ルキウス・アントニウス(Lucius Antonius)は、共和政ローマの政治家・軍人。紀元前41年に執政官(コンスル)を務めた。マルクス・アントニウスの弟である。
出自
父はマルクス・アントニウス・クレティクス、祖父のマルクス・アントニウス・オラトルは雄弁で名をはせたが紀元前86年にガイウス・マリウスの支援者に殺害されている。母ユリアはガイウス・ユリウス・カエサルのいとこである。
経歴
若年時には兄のマルクスおよびガイウスと共に、ローマの裏社会を放浪していた。プルタルコスは、この者達は若い頃に賭博場に通い、大酒を飲んでいたと述べている。
ルキウスは常に兄マルクスの強力な支持者であった。紀元前44年はマルクスが執政官を務め、同僚執政官のカエサルが暗殺(英語版)された年であるが、ルキウスは護民官として、カエサルがローマに不在のときの最高権力者をカエサル自身が指名できる法案を提出している。カエサルの暗殺後は、兄マルクスを支援した。彼は一般市民とカエサルの退役兵に有利な農地法を提案し、また翌紀元前43年にはムティナ(現在のモデナ)でのデキムス・ユニウス・ブルトゥス・アルビヌスに対する作戦に参加している。

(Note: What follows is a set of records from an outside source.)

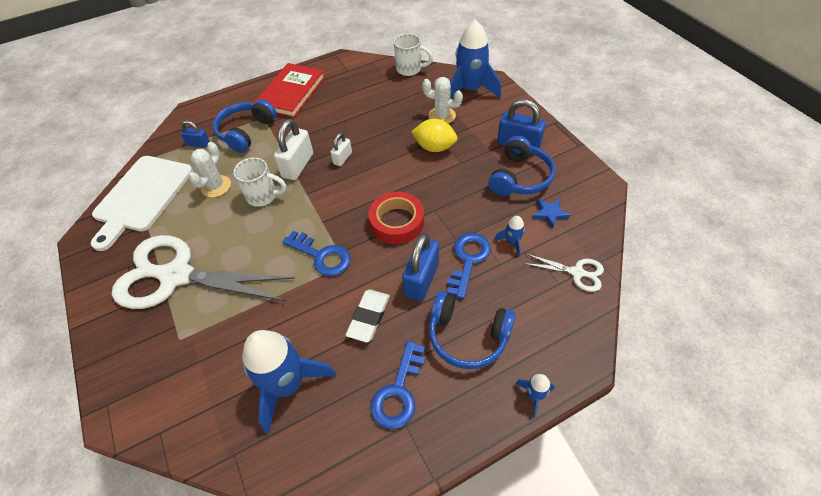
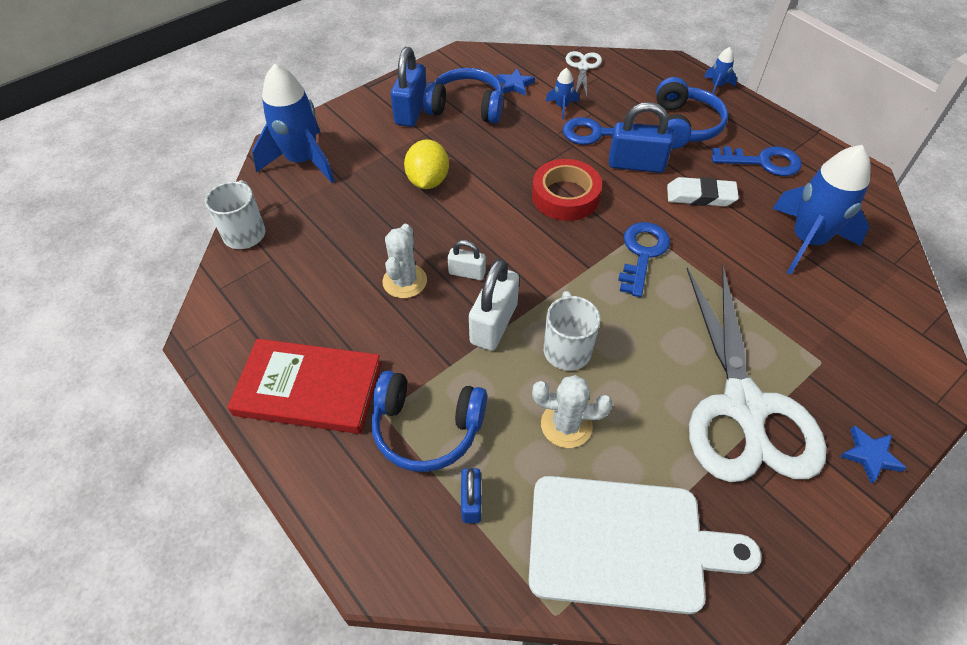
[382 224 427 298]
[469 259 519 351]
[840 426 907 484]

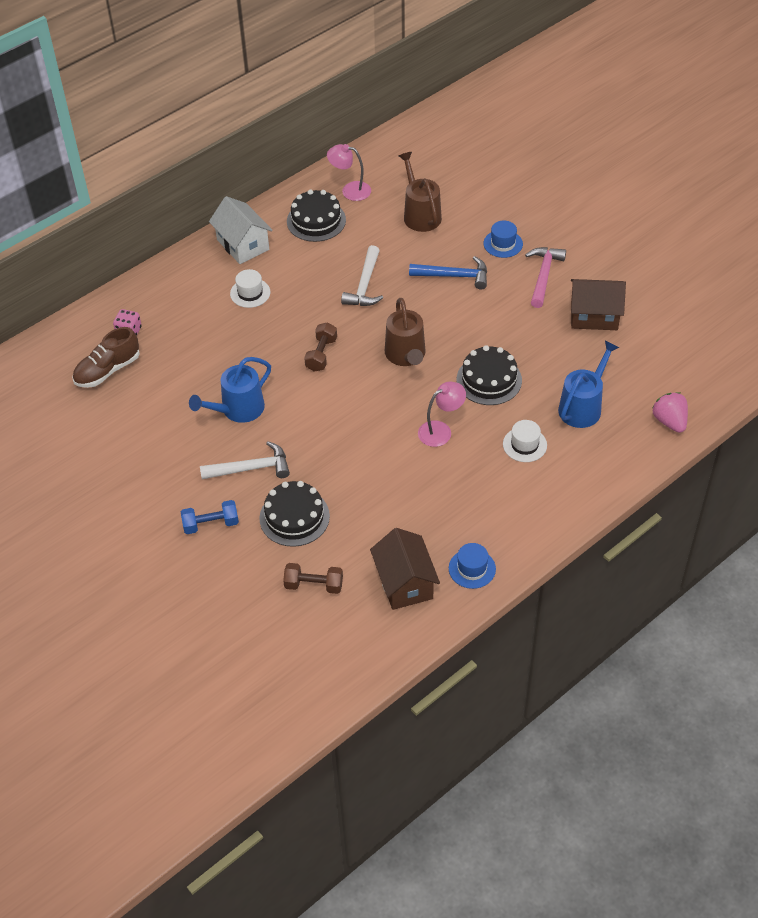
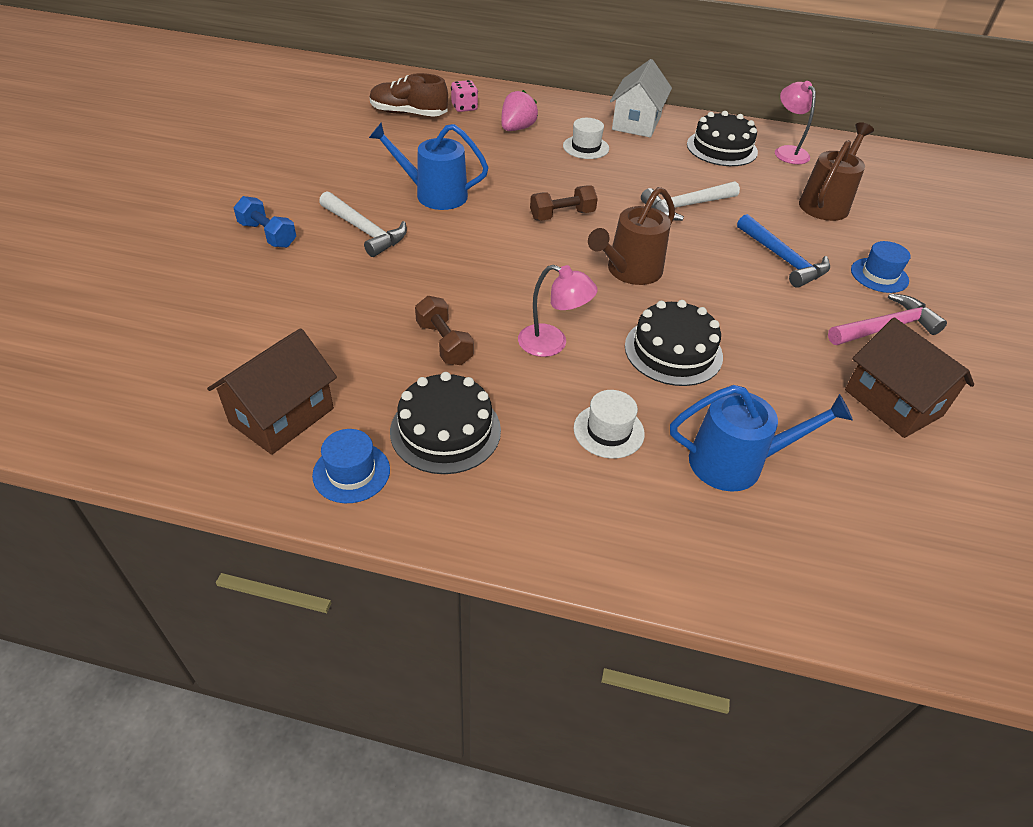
[501 90 538 131]
[390 372 501 474]
[415 296 474 365]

紀元前41年にルキウスは執政官に就任、同僚執政官はプブリウス・セルウィリウス・ウァティア・イサウリクスであった。執政官就任初日に、アルプスでの勝利を讃えた凱旋式を実施している。この年、兄マルクスをクレオパトラの宮廷から呼び戻そうとする兄の妻フルウィアを支援し、また不人気なオクタウィアヌスに対抗するため8個軍団からなる軍を編成、フルウィアと共に蜂起した(ペルシアの戦い)。ルキウスはローマに進軍してマルクス・アエミリウス・レピドゥスを追放、市民に三頭政治の廃止を約束した。しかし、オクタウィアヌス軍が接近すると、ルキウスはペルシア(現在のペルージャ)に撤退、そこで篭城したが結局は冬になって降伏した。ペルシアは破壊されたが、ルキウスは助命されてオクタウィアヌスによってヒスパニアの総督に任命された。その後のことは知られていない。
キケロはそのフィリッピカ(アントニウスに対する弾劾演説)では、ルキウスに対する敵意もあって、好ましくない性格の持ち主と表現している。